Cette affaire ouvre la voie aux riverains et aux organisations environnementales pour saisir la Cour européenne des droits de l'homme.
L'affaire concernait une pollution environnementale grave causée par un élevage porcin à grande échelle dans la région de Galice. Pendant des années, du lisier et de l'eau de lavage provenant d'une exploitation porcine se déversaient dans le réservoir d'As Conchas. Cela a tellement contaminé le réservoir que l'eau est devenue impropre à la consommation, à la baignade et à l'irrigation agricole.
Le tribunal a estimé que l'absence d'intervention de la part du gouvernement régional équivaut à une violation des droits fondamentaux. L'État a l'obligation de protéger la santé publique et l'environnement.

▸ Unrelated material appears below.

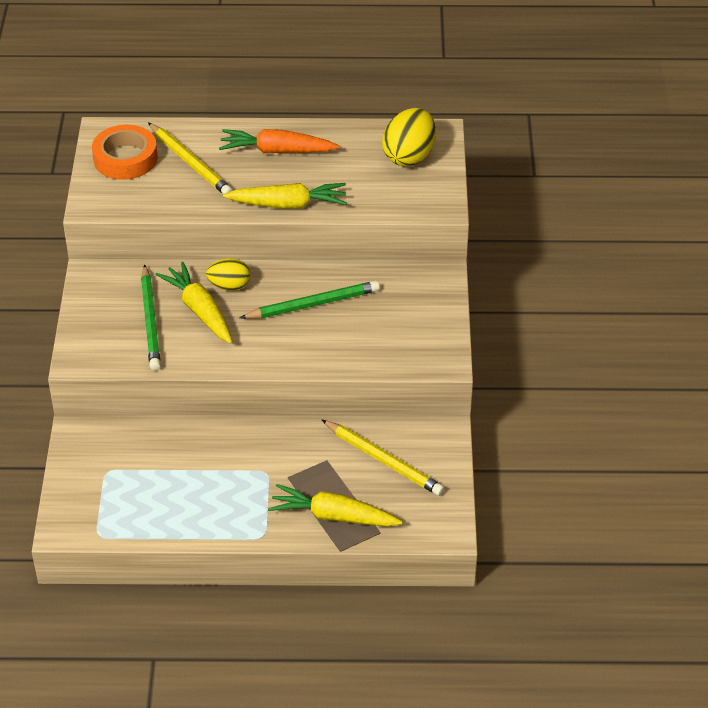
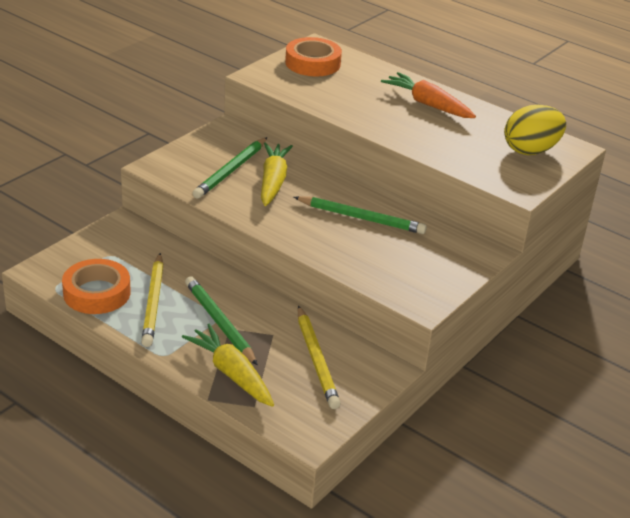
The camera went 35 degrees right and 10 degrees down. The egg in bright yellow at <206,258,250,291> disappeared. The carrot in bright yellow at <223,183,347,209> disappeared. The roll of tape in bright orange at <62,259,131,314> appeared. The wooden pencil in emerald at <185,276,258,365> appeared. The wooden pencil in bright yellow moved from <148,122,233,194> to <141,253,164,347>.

Cette obligation avait été ignorée pendant des années, selon les juges.
La décision impose désormais aux autorités régionales de procéder à une dépollution à grande échelle de la zone et de protéger structurellement les riverains contre d'autres dommages.
L'affaire a été engagée par des habitants près du lac As Conchas, dans la province d'Ourense, en collaboration avec une organisation environnementale. Ils ont pu démontrer que les nuisances étaient directement liées au traitement industriel du lisier d'un abattoir voisin. Le tribunal a constaté que les autorités avaient ignoré pendant des années les alertes, malgré les avertissements des résidents et des experts.
La décision constitue un précédent. Puisque le jugement se fonde sur la Convention européenne des droits de l'homme, des plaintes similaires peuvent désormais être portées devant la Cour européenne. Cela donne une nouvelle dimension juridique à la lutte contre l'impact de l'élevage intensif en Espagne et dans d'autres pays européens.
Dans l'Union européenne, l'Espagne est le premier producteur de viande porcine. Le pays représente environ un quart de la production totale de l'UE. L'industrie porcine est concentrée dans un nombre restreint de régions et joue un rôle économique majeur. Parallèlement, la critique sociale grandit envers les dommages écologiques et les risques sanitaires.
Dans plusieurs régions, des rapports scientifiques ont déjà documenté les dommages aux sols et aux eaux souterraines. Cette pollution est si grave par endroits que la restauration à court terme est désormais impossible. En particulier, les nitrates et l'ammoniaque issus du stockage et du déversement du lisier dégradent durablement les sources d'eau potable et les écosystèmes. Certaines terres ont été déclarées inutilisables pour des décennies.
La décision oblige désormais à intervenir. Les autorités locales ont été tenues responsables de la dépollution de l'eau contaminée et de la prévention de nouvelles pollutions. Cela constitue une première mesure juridique contraignante pour imposer des changements structurels dans l'élevage industriel.